Sadly, it got edited out of the programme (though not too surprisingly since they recorded almost fifty minutes for what was, ultimately, only a half-hour show), so I thought I'd share it with you here.
A Russian-American poet and essayist, Joseph Brodsky (1940-1996) was expelled from the Soviet Union in 1972 for alleged "social parasitism".
With the help of W H Auden and others, he settled in the USA, taught at Yale and other universities, was awarded the Nobel Prize for Literature in 1987 "for an all-embracing authorship, imbued with clarity and poetic intensity", and was made American Poet Laureate in 1991.
Watermark is a long, discursive, essay, that describes the author's feelings about Venice. It would prove little or no use to those one-day tourists who throng the city, because it doesn't tell you even a fraction of what you need to know in order to point your camera in the right direction!
It is about the ideas and the emotions that Venice can arouse in the visitor with the temperament (and time) to watch and listen.
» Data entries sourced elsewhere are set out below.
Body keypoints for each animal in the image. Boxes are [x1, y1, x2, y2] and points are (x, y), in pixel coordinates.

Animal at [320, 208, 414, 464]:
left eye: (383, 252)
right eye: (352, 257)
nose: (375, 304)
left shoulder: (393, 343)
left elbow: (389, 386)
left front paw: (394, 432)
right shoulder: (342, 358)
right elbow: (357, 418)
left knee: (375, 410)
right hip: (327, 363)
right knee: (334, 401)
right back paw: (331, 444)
It is also, and this is its quiet genius, about how the city shows the writer to himself.
This passage is from a section of the book that especially pleases me because most of our Venetian pilgrimages have been made in wintertime and because, like Brodsky, I am forced to greet each day with a heaped handful of pills!
In winter you wake up in this city, especially on Sundays, to the chiming of its innumerable bells, as though behind your gauze curtains a gigantic china tea-set were vibrating on a silver tray in the pearl-grey sky.Superb!
You fling the window open and the room is instantly flooded with this outer, peal-laden haze, which is part damp oxygen, part coffee and prayers.
No matter what sort of pills, and how many, you've got to swallow this morning, you feel it's not over for you yet.
On Quote... Unquote... I didn't go on to quote (but I can do so here!) a line by Brodsky that, when I read it, summed up – in one sentence – my own feelings about La Serenissima...
Because one is finite, a departure from this place always feels final: leaving it behind is leaving it forever.
Brodksy himself never left Venice 'forever': he rests at peace on the cemetery island of San Michele. Venice-lovers unlikely to be accorded a similar privilege can, instead, comfort themselves by reading Watermark
Image: 'Dawn on the Piazetta San Marco' by Brian Sibley, © 2000.
There are more of our photos of this wondrous city in our flickr collection Visions of Venice
4 comments:
Thanks for the lovely quotes and for the gorgeous photos.....I love Venice and all its glories.
I think I will be needing to find this book soon. Just think, had they not edited it, I would probably never have heard of it!
I love that picture - you must have stood there for ages waiting for all signs of people to vanish!
P.S. the captcha word I have to verify below is demousle
- wonder what that means?
Lo – Thanks, Lo! Glad to another Venice-lover.
Geno – Sorry, Geno! :)
Polkadotsoph – Didn't have to wait any time at all: it was taken around 7:00 am before the tourists were up!! BTW, I hope you're feeling better.